Drilling it down further, Social Security benefits are based on average earnings over your lifetime and are adjusted to account for average wages. The SSA will use that to calculate the 35 years where you earned the most then apply a formula to derive your “primary insurance amount,” or basic benefit.
The SSA mails annual benefit statements, which should include an estimate of how much you’ll receive once you reach full retirement age. You can also visit the SSA website and use its benefits calculator to determine your estimate.
Should You Wait To Claim Your Benefits?
The sooner you claim Social Security benefits, the less you’ll receive in monthly payments.

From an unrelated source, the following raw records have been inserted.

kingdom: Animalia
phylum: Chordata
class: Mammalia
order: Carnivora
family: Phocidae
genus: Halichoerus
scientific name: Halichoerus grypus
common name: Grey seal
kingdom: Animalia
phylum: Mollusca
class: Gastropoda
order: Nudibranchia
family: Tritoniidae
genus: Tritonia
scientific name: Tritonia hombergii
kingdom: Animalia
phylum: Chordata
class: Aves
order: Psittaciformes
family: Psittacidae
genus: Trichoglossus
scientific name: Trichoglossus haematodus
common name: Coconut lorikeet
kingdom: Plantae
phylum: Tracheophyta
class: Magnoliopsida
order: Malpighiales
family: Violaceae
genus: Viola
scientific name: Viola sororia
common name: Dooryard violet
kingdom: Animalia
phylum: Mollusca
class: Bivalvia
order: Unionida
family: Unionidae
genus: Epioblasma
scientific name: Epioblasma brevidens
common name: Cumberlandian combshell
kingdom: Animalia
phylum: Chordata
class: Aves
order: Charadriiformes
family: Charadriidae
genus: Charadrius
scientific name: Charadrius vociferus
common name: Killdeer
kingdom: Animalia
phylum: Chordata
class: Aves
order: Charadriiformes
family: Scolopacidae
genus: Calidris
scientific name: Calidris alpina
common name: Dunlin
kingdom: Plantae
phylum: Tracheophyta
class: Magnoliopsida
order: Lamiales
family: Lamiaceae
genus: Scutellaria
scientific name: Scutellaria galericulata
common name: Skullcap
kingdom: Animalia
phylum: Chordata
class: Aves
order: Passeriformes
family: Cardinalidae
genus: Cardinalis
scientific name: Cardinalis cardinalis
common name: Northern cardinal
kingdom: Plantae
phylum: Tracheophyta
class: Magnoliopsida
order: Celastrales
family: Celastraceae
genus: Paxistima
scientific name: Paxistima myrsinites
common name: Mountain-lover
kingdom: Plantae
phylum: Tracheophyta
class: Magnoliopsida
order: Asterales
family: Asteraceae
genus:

For example, if you claim your benefits at 62, you’ll only receive 70 percent of your PIA. It’ll gradually increase — 86.7 % by the time you reach 65 if you were born in 1960 or later — until you reach full retirement age, where you’ll receive 100% of benefits.
On the other hand, claiming your benefits early might be a good idea if you really need the income. Perhaps you’re forced to retire or your health limits what you can do. In this case, you can opt to receive benefits any time after age 62 and supplement your income with work. Just make sure you don't go over the annual earnings limit or your benefits will be reduced.
What Are Delayed Retirement Credits?
Delayed retirement credits are financial rewards the SSA offers you for waiting to claim your retirement benefits. You’ll start earning credits once you hit your FRA — your benefits will increase by two-thirds of a percent or 8% each year. Once you reach age 70, there will be no more increases. In other words, you’ll receive a total of a 24% increase in monthly benefits.
For those who have enough to retire on without claiming Social Security benefits, the extra bonus can be worth it. Holding off for an increase may not be a sound financial move for would-be retirees who struggle with their budget as-is or don’t have enough saved.
If you’ve already started receiving benefits and want to take advantage of delayed retirement credits, you can opt to temporarily go without them. During this time, you’ll be able to collect credits as if you haven’t been receiving benefits.
If you’re already drawing retirement benefits but want to up your future payments (and can afford to temporarily go without your current ones), you can direct Social Security to suspend your benefits. During the suspension period, you’ll collect the credits just as if you’d never filed. This option is available between FRA and age 70.
Gaining a full understanding of your Social Security retirement age is important so you’ll be able to get a clearer picture of your financial life. That way, you can compare what you could be getting during your golden years to your expenses during retirement. Having these numbers in front of you can give you insights into developing a more strategic approach for your retirement finances.